Опять — двадцать пять. Пономаренко рассказал Сталину о той обстановке, которая сложилась на данный момент, пусть и в короткой форме, но по данным штаба фронта. И «как она рисовалась», означает, что с мест дислокации войск были получены определенные данные. Предполагается, что они (данные) были обработаны, проанализированы и на карту была нанесена соответствующая обстановка. Как член Военного совета Западного направления (а корпусной комиссар Фоминых, соответственно член Военного совета фронта.) Пантелеймон Кондратьевич должен был с нею, надо полагать, ознакомлен. Когда же он успел это сделать, да и все, вместе со штабом, к 11.30, якобы, первого дня войны? Это полная чушь. А когда же Пономаренко успел еще получить сообщения от секретарей обкомов и райкомов партии, по своей партийной линии, тем более, сам же говорит о том, что связь пришлось восстанавливать?

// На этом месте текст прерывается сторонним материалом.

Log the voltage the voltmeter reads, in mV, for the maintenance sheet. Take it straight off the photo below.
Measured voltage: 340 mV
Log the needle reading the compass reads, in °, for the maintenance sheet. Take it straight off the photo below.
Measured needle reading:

«На вопрос о генерале Павлове я ответил, что несмотря на свои положительные качества: военный опыт, большую энергию, безусловную честность, под давлением тяжелой обстановки, особенно из-за утери связи со штабами фронтовых войск, он потерял возможность правильно оценивать обстановку и руководить сражающимися частями, проявляет некоторую растерянность. Командующий загружен до отказа и, пытается сотни вопросов и дел, которыми могли заниматься его заместители, работники штаба фронта, не сосредотачивается на главных проблемах руководства…»

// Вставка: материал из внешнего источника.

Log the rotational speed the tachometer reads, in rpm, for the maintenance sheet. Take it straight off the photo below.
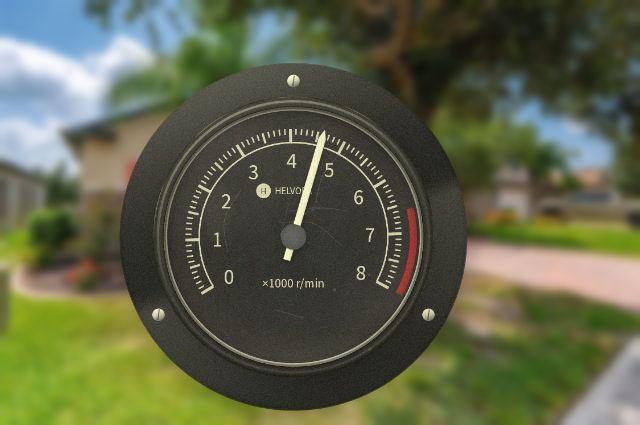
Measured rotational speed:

Все, что здесь изложено, однотипно с предыдущим. С одной стороны приведены доводы Пономаренко, которые он излагает Сталину о Павлове, как о командующем, «который загружен до отказа, пытается решать сотни вопросов и дел». Опять вопрос: «Когда все это Павлов успел сделать до обеда?». С другой стороны, происходит «обеление» Павлова и в текст воспоминаний делают вставку, чтобы подогнать под Жуковские мемуары. Помните, с какой целью «Сталин» отправил Жукова на фронт? Помочь растерявшимся командующим. Вот один из них, в лице Павлова, и предстал перед нами. Что мы читаем о нем? — «потерял возможность правильно оценивать обстановку … проявляет некоторую растерянность».
Это убеждают нас в этом те, кто корректировал воспоминания Пономаренко, что, дескать, примите во внимание его, Павлова «положительные качества: военный опыт, большую энергию, безусловную честность». Трудно согласиться с мнением товарищей, что именно эти качества, особенно, безусловная честность, для командующего являются доминирующими. Но, тем не менее, такого замечательного человека, «по приказу Сталина», взяли и расстреляли. Обычно, как правило, добавляется, что «без суда и следствия». Но так, самочинно, именно Жуков и практиковал, а к нему, как всегда, претензий не имеется — время говорят, однако, было суровое. Понятно, что Сталин и Жуков, видимо, жили «в разные времена».
Тут вот еще, какая тонкость. Нас же Жуков уверял, что, дескать, образована Ставка, во главе с маршалом Тимошенко, которая будет решать все военные вопросы. А академик Яковлев, в свое время даже представил документ, который, якобы, подтверждает достоверность сказанного Жуковым. Из документа явствует, что Сталин, по недосмотру или по каким иным причинам, но во главе Ставки утвердил именно Тимошенко, а себе там выделил «почетное место» рядового члена, чтобы, видимо, «избегать ответственности» за принятие решений. Так вот, почему-то получается, что с самых первых часов начала войны, Пантелеймон Кондратьевич обращается со всякого рода просьбами военного характера, не к Тимошенко, как к главному среди военных — Председателю Ставки, на тот момент, а к Сталину — рядовому члену этого органа. Почему? Наверное, потому, что Сталин на тот момент уже стал председателем ГКО и взял Ставку под свой контроль. Хотя и возвращение его в Кремль, как главы правительства, уже, само по себе играло существенную роль в принятии решений.
«Я хотел бы просить Вас товарищ Сталин», — заявил я, — прислать, в штаб фронта одного из авторитетных Маршалов Советского Союза, который, не будучи поглощен разрешением многочисленных текущих оперативных вопросов» изучил бы внимательно обстановку, продумывал бы неотложные мероприятия и подсказывал их командующему».